- Texte extrait -

##########

Un missile américain SM-3 (Standard missile-3) a mis fin, le 21 février 2008, à la carrière professionnelle du satellite espion USA-193.

On peut longuement délibérer sur la question de savoir s'il fallait ou non abattre le satellite espion à la dérive. On trouvera beaucoup d'arguments, pour ou contre. Bien que, admettons-le, la probabilité même, aussi infime soit-elle, pour des millions et des millions de personnes d'être touchées par l'impact mortel d'un des morceaux du satellite donne envie de s'en débarrasser le plus vite possible.

L'important est ailleurs. On vient d'avoir la réponse à la question de savoir si les Américains possèdent, outre le système antimissile mobile réparti en zones, un système antimissile de théâtre (opérationnel sur le terrain) dans une version marine, qui est la plus avantageuse du point de vue géographique. Oui, effectivement, ils en possèdent un, et ils sont pour l'instant les seuls.

Les Américains ont peut-être eu de la chance, dans la mesure où ils n'ont pas été obligés de chercher un prétexte pour justifier la tenue d'essais appropriés. Leur propre appareil spatial, condamné à tomber en un certain endroit de la Terre, leur a offert une chance unique de tirer sur une cible réelle à l'aide d'un système d'arme dont le concept était né encore à l'époque où l'on songeait à une "guerre des étoiles", à savoir dans les années 1980.

##########

- Données fournies -

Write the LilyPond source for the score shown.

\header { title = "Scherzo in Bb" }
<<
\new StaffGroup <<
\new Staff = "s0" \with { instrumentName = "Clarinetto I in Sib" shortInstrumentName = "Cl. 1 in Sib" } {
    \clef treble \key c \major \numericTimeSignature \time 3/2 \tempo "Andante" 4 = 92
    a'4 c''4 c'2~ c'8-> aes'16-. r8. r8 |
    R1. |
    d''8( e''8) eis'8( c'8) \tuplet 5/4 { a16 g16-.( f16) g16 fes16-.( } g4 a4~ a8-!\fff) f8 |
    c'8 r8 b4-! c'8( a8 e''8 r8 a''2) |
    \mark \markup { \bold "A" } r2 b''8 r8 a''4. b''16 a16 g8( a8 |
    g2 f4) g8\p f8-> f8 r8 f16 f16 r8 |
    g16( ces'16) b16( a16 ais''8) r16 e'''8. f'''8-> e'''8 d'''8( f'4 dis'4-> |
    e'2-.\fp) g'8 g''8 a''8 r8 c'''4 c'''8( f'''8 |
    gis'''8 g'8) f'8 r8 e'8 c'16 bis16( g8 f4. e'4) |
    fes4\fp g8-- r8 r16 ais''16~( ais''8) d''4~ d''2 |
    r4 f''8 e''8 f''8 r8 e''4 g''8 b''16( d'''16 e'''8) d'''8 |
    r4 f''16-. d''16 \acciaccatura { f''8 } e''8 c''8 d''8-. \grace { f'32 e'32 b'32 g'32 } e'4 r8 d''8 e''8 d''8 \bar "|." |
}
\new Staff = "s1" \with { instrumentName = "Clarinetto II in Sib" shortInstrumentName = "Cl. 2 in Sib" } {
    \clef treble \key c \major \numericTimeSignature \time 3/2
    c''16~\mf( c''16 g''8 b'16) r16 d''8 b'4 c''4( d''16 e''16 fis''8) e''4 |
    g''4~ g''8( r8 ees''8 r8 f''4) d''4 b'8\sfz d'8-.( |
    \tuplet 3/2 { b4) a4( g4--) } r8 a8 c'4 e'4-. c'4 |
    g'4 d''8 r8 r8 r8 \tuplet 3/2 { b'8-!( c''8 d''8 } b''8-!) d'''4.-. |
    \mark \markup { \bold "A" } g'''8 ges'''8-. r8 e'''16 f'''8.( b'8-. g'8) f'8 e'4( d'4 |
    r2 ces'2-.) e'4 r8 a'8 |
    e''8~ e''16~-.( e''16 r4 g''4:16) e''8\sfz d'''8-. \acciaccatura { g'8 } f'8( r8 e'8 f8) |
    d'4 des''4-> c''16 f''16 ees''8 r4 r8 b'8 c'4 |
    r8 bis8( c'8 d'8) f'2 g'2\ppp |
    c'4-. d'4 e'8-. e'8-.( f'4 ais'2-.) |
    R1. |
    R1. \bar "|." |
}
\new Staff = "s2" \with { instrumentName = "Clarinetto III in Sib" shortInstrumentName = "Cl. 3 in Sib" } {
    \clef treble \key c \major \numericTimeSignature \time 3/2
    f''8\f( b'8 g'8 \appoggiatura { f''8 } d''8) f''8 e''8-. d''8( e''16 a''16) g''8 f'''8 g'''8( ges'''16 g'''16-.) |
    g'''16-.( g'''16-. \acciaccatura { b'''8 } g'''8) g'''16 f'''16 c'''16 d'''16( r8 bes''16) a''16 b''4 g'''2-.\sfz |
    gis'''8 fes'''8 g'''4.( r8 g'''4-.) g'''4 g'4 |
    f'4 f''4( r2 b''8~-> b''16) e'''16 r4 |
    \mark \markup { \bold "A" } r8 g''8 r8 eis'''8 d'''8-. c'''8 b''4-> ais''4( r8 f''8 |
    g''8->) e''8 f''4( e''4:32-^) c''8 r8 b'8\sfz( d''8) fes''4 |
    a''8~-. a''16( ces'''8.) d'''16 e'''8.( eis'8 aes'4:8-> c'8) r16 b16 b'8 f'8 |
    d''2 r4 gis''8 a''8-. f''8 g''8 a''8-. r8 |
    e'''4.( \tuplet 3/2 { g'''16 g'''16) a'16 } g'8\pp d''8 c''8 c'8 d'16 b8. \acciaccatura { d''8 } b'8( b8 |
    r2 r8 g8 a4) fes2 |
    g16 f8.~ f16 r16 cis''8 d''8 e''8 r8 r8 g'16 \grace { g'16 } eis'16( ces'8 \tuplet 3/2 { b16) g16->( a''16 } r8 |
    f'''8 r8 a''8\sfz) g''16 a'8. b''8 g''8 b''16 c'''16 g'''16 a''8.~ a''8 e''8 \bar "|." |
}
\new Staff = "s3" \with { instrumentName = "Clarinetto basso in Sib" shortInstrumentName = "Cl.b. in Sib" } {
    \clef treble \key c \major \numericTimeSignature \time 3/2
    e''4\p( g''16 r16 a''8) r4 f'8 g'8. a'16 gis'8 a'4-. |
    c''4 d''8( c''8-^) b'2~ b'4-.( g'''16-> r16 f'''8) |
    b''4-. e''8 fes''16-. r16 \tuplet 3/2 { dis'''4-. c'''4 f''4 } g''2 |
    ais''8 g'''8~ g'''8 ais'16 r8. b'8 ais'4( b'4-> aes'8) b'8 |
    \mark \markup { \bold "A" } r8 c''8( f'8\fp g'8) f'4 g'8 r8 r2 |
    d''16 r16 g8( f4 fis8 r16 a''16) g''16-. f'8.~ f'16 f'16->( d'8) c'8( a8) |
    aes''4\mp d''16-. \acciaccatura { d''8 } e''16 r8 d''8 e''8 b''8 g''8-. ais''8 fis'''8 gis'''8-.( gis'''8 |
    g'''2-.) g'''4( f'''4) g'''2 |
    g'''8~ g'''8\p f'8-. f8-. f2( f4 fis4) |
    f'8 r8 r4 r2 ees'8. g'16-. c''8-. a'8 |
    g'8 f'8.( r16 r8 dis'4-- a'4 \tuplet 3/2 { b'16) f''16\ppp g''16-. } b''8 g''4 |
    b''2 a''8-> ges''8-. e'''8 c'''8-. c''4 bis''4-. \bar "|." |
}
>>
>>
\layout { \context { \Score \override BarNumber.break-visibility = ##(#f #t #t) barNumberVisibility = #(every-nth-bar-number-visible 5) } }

##########

- Tâches à réaliser -
(1) Citez le passage du texte sur le satellite USA-193 qui s'ouvre sur les mots « Les Américains ont » et se clôt sur « les années 1980. ».
(2) Extrayez, s'il vous plaît, chaque ligne contenant la chaîne « bold », en respectant la casse.
Le texte sur le satellite USA-193 et les lignes constituent deux documents distincts.

- Solutions proposées -
(1)
Les Américains ont peut-être eu de la chance, dans la mesure où ils n'ont pas été obligés de chercher un prétexte pour justifier la tenue d'essais appropriés. Leur propre appareil spatial, condamné à tomber en un certain endroit de la Terre, leur a offert une chance unique de tirer sur une cible réelle à l'aide d'un système d'arme dont le concept était né encore à l'époque où l'on songeait à une "guerre des étoiles", à savoir dans les années 1980.

(2)
    \mark \markup { \bold "A" } r2 b''8 r8 a''4. b''16 a16 g8( a8 |
    \mark \markup { \bold "A" } g'''8 ges'''8-. r8 e'''16 f'''8.( b'8-. g'8) f'8 e'4( d'4 |
    \mark \markup { \bold "A" } r8 g''8 r8 eis'''8 d'''8-. c'''8 b''4-> ais''4( r8 f''8 |
    \mark \markup { \bold "A" } r8 c''8( f'8\fp g'8) f'4 g'8 r8 r2 |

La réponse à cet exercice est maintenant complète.